Sunday, July 18, 2010

Premium class passenger traffic up by 30%: Cathay Pacific

Mumbai: Premier global carrier Cathay Pacific has seen an upsurge in premium class travel to and fro India this year on the back of an improved international business environment, a senior airline executive has said.
In the first six months of this year, the demand for business class travel has gone up by 30 per cent, Tom Wright, Cathay's General Manager (India, Nepal, Bangladesh and Bhutan), told PTI here.
"The demand still looks good and it is in both the front-end and the back-end," he said, implying the demand for travel by business and economy classes.
"We had the problems with the front end (or business class), but that has now improved quite a bit.

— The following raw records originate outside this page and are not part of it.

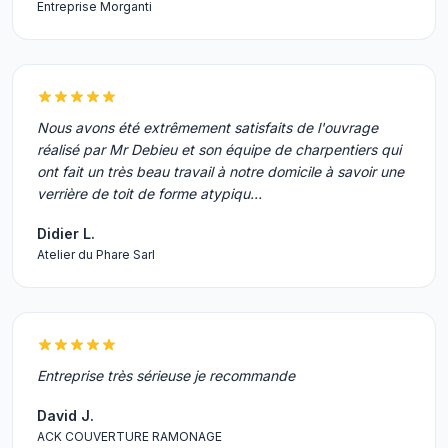
Entreprise Morganti
Nous avons été extrêmement satisfaits de l'ouvrage
réalisé par Mr Debieu et son équipe de charpentiers qui
ont fait un très beau travail à notre domicile à savoir une
verrière de toit de forme atypiqu…
Didier L.
Atelier du Phare Sarl
Entreprise très sérieuse je recommande
David J.
ACK COUVERTURE RAMONAGE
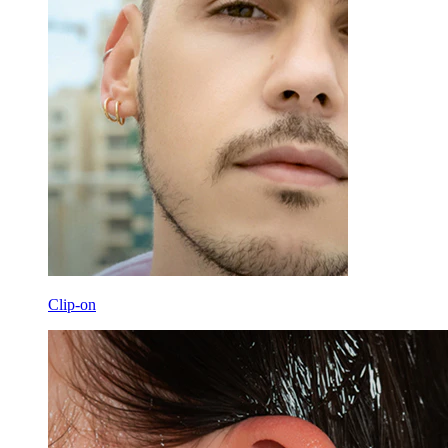
Clip-on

The demand is now fast coming back. For India, there is a 30 per cent growth in the premium class passenger traffic," Wright said.
Maintaining that the Hong Kong-based full-service airline had clocked considerable growth in its India operations, he said "we are basically now coming back to the level where we were in 2008 at 18 per cent overall growth. So far things look quite encouraging and revenues have been very strong".
Wright said an "interesting thing" was that destinations like Vietnam and Cambodia, which were not major for Indians earlier, were "now becoming very popular".
On reports about allowing foreign airlines to invest in Indian carriers, Wright said it would be meaningful for overseas carriers only if management control was allowed.